═══ SUPPLIED INFORMATION ═══

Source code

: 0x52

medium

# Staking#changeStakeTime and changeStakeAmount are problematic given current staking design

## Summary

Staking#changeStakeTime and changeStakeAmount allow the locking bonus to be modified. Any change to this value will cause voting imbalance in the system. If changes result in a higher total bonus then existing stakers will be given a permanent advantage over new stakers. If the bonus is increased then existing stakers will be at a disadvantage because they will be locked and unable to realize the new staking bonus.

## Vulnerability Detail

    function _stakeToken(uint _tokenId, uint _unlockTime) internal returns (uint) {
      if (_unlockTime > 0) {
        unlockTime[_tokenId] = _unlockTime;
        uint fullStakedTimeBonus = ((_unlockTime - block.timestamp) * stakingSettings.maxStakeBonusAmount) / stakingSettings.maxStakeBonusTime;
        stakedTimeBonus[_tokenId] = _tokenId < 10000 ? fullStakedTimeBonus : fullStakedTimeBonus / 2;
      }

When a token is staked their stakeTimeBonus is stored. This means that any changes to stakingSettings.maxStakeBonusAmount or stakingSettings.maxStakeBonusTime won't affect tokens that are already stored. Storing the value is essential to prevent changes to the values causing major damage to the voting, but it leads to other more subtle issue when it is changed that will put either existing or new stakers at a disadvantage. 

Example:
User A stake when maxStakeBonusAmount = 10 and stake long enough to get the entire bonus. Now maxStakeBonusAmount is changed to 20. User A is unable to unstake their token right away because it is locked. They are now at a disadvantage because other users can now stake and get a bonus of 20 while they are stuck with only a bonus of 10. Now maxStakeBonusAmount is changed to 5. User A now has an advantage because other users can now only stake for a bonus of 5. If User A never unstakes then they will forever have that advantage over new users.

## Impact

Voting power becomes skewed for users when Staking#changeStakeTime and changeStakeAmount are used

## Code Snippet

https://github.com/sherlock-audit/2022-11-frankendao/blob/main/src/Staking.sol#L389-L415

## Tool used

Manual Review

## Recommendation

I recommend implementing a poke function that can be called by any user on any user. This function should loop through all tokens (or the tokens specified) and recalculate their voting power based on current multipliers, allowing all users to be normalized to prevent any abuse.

═══

WHAT IS REQUIRED: If a line of the listing above holds the string "uint", copy it.

FINISHED TASK:
    function _stakeToken(uint _tokenId, uint _unlockTime) internal returns (uint) {
        uint fullStakedTimeBonus = ((_unlockTime - block.timestamp) * stakingSettings.maxStakeBonusAmount) / stakingSettings.maxStakeBonusTime;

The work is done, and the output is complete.